----- Extrait du texte

L’ordonnance de clôture a été rendue le 25 juin 2024.

MOTIFS DE LA DECISION

Sur l’annulation des sanctions disciplinaires

L’exercice du droit de grève est un droit fondamental qui a été reconnu par le préambule de la Constitution du 27 octobre 1946 énonçant que ‘Le droit de grève s’exerce dans le cadre des lois qui le réglementent’.

Il est de jurisprudence constante que lorsque le droit de grève s’exerce dans le cadre des lois qui le réglementent, aucun salarié ne peut être sanctionné en raison de l’exercice normal de ce droit.

Dans le cadre de son pouvoir de réglementation de la grève, le législateur a pris des dispositions particulières dans les services publics. Ainsi, en application des articles L.2512-1 et L.2512-2 du code du travail, quand le droit de grève est exercé par les personnels des entreprises, des organismes et des établissements publics ou privés lorsque ces entreprises, organismes et établissements sont chargés de la gestion d’un service public, la cessation concertée du travail doit être précédée d’un préavis.

L’article L.2512-4 du code du travail dispose que:

« En cas de cessation concertée de travail des personnels mentionnés à l’article L. 2512-1, l’heure de cessation et celle de reprise du travail ne peuvent être différentes pour les diverses catégories ou pour les divers membres du personnel intéressé.

Sont interdits les arrêts de travail affectant par échelonnement successif ou par roulement concerté les divers secteurs ou catégories professionnelles d’un même établissement ou service ou les différents établissements ou services d’une même entreprise ou d’un même organisme. »

Dans le cadre de l’organisation du service public de transport, la RATP a édicté dans des instructions générales un certain nombre de règles fixant les modalités de participation à la grève.

Ainsi, la RATP a pris en mars 2005 l’IG 507 qui précise les règles en matière de respect du préavis de grève.

L’IG 529 de mars 2009, qui concerne les modalités de participation à la grève, énonce que:

« Les salariés sont libres de rejoindre un mouvement de grève postérieurement à la grève et l’heure fixée par le préavis pour le début de la grève.

----------

Consigne écrite 1:
D'après l'extrait sur le droit de grève, en quel mois et quelle année la RATP a-t-elle pris l'IG 507 ?

----- Données fournies

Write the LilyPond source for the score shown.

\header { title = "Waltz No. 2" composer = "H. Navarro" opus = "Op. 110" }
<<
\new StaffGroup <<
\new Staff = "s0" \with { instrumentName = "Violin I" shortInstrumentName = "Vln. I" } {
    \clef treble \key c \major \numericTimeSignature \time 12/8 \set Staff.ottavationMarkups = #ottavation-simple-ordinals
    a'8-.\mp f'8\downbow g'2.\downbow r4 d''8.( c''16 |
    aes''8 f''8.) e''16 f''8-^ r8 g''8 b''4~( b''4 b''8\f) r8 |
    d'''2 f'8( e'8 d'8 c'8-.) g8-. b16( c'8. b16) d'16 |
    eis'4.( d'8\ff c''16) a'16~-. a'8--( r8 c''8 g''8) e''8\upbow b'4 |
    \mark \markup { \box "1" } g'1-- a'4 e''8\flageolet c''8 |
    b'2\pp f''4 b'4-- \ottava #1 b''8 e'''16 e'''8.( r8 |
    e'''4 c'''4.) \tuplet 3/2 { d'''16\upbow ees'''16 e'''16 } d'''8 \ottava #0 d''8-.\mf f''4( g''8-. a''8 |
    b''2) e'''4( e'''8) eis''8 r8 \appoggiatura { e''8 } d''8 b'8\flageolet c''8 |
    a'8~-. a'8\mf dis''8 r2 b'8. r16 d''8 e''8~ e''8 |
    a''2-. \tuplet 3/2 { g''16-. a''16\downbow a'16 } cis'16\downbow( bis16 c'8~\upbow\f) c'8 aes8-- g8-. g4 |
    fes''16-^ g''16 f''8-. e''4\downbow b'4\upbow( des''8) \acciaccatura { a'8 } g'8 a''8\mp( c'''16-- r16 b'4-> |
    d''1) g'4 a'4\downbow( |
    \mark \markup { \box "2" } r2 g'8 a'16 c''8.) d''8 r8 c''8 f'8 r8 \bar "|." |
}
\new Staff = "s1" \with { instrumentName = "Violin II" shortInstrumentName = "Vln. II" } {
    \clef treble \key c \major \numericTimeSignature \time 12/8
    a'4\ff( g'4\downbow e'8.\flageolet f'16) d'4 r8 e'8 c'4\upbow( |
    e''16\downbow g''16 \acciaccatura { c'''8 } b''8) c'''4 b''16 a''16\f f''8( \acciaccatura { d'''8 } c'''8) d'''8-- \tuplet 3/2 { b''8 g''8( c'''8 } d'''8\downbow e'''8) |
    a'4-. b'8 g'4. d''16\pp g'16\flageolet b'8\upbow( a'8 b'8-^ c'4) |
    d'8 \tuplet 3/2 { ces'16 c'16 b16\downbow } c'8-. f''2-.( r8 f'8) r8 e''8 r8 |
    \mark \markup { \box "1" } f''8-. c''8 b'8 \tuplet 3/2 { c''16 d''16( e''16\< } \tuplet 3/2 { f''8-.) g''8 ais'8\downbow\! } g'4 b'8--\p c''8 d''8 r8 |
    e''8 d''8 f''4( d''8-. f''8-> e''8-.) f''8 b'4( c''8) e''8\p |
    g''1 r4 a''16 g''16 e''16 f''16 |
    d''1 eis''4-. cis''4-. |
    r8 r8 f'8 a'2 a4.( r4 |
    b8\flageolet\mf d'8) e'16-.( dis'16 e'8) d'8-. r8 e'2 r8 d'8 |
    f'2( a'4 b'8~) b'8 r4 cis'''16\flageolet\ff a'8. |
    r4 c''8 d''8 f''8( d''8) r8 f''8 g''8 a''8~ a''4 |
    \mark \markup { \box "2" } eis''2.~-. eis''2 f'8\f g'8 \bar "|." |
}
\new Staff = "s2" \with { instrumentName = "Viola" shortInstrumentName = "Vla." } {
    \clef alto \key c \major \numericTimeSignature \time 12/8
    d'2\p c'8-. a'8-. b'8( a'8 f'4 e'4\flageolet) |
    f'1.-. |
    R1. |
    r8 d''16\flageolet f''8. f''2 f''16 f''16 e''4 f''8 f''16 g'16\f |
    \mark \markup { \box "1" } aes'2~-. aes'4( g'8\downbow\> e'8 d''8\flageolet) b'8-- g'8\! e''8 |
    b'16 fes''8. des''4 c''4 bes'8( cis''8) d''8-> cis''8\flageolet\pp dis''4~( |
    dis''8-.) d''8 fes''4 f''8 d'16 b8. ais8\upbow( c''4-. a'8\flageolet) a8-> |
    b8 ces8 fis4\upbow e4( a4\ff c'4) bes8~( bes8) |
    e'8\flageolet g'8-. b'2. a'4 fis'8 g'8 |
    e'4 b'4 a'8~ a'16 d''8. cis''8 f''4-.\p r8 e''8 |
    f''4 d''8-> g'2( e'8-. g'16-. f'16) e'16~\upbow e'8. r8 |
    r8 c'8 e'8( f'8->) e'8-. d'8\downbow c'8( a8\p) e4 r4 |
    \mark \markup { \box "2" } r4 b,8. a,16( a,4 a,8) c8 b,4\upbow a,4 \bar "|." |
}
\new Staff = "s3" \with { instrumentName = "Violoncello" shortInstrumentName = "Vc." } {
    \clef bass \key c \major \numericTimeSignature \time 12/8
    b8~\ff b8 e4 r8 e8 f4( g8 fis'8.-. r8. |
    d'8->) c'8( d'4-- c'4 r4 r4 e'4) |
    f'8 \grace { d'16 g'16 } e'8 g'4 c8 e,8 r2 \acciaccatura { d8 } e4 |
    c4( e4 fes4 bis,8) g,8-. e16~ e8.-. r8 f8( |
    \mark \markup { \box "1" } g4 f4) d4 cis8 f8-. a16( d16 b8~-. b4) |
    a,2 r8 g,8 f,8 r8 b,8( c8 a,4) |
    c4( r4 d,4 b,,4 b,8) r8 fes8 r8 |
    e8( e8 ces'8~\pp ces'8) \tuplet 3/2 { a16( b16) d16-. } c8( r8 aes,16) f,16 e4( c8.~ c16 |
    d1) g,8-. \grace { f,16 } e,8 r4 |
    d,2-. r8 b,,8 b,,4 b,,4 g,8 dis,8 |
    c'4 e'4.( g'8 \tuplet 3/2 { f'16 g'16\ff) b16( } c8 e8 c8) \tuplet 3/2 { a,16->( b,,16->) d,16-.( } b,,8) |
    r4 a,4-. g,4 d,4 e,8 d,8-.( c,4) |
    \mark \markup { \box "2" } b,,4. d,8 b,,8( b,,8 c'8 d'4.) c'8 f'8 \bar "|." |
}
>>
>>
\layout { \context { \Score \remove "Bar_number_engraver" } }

----------

Consigne écrite 2:
Dénombre les lignes ci-dessus où figure la chaîne "grace", en respectant la casse, et donne uniquement ce nombre.

Réponse finale 1:
En mars 2005.

Réponse finale 2:
2